Below the advertisement and above the urinal are two messages written in black ink: “God Hates Fags,” and, above that, “Shantih Shantih Shantih.” Both of the messages are written by the same hand, that much is clear. But what the hell does it mean? One is the mantra uttered by a contingency of spiritual derelicts; the other is the final line in T.S. Elliott's most famous poem.
It is clearly the Coprolalia to which Sean's list refers. He has called it Aptheos Ampersand Peritheos. I don't understand the title, probably because I am not familiar with two of the three words. I don't stay in the bathroom studying the piece for too long, as someone assaults the door with a series of importune knocks before I can even finish urinating. I open the door to see one of the marines. He gives a quaint salutation in the form of a head nod, but he does not smile or say anything as I step out. Before the door has fully closed, I hear the sound of whatever he had for dinner hitting the water.
2
“How do you know he exists?” I ask Sean over the phone. “I mean, does he ever give anything like an insignia?” I cannot help but smell my breath — a brassy pollution. It's eleven in the morning. I'm in my apartment. When I awoke, the only evidence of a cab ride could be found by the lack of money in my pocket. Then it started to come back to me. Slowly. The driver was of the talkative variety. He was South African. Black. Xhosa, I think. I faintly remembered the Williamsburg Bridge and a disjointed conversation about Antije Krog with a Clementi soundtrack. I could also remember that he thought Coetzee was overrated and that Mda — a mystery to me — was a genius. Then it all came back. Literature was the icebreaker.
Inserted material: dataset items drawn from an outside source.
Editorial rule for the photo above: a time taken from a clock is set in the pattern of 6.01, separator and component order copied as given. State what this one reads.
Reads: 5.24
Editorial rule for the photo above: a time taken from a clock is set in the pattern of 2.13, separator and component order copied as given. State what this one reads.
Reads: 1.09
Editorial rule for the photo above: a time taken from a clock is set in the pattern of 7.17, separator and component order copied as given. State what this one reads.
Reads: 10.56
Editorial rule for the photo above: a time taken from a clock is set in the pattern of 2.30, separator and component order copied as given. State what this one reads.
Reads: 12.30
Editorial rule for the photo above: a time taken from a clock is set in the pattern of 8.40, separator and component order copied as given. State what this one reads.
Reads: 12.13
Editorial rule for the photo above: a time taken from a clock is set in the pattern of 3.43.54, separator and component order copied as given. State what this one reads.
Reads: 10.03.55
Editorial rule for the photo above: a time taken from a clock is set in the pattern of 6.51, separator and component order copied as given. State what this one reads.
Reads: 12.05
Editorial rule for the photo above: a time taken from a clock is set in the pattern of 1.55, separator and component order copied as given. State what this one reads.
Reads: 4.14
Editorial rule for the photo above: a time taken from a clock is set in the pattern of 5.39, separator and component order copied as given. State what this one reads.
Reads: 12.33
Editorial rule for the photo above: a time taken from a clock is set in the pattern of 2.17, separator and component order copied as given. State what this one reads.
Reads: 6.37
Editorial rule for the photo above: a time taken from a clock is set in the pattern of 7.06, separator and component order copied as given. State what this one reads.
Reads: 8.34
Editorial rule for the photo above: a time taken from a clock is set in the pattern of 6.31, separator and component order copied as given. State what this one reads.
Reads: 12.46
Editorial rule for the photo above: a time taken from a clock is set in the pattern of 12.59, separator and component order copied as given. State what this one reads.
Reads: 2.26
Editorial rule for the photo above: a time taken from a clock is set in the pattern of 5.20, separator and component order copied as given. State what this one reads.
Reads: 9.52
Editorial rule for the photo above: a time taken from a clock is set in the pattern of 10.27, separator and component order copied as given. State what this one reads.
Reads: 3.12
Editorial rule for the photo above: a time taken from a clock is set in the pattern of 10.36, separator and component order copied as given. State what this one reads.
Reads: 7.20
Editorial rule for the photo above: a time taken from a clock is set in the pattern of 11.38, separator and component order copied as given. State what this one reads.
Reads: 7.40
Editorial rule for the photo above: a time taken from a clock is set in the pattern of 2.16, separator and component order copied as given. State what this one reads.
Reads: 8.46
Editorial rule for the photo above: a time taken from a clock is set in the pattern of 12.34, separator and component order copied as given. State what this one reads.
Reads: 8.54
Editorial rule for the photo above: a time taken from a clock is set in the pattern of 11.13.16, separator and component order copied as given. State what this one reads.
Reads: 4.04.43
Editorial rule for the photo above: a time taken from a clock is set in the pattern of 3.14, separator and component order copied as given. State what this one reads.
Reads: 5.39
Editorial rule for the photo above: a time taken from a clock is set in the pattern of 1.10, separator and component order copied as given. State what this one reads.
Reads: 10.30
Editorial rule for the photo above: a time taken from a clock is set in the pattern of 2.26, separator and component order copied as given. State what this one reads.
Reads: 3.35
After that, there was no hesitance to disclose any detail of his life: that he made sixty-two thousand dollars a year, and that, once the lease, gas, taxes and miscellaneous fees were added into the equation, he walked away with something like eighteen grand, plus the three thousand bucks that came via his tax return. I didn't ask about tips. Regardless of his qualms, he was clearly happy to be away from the poverty and crime of “Jo'burg,” and appreciative of the relative comfort afforded by even the ghettos of this country. Still, he was sick of watching the immigrant's dream come too true from behind a thick sheet of Plexiglas, and didn't seem to think I would get offended when he told me that he didn't really care for white people, generally speaking of course.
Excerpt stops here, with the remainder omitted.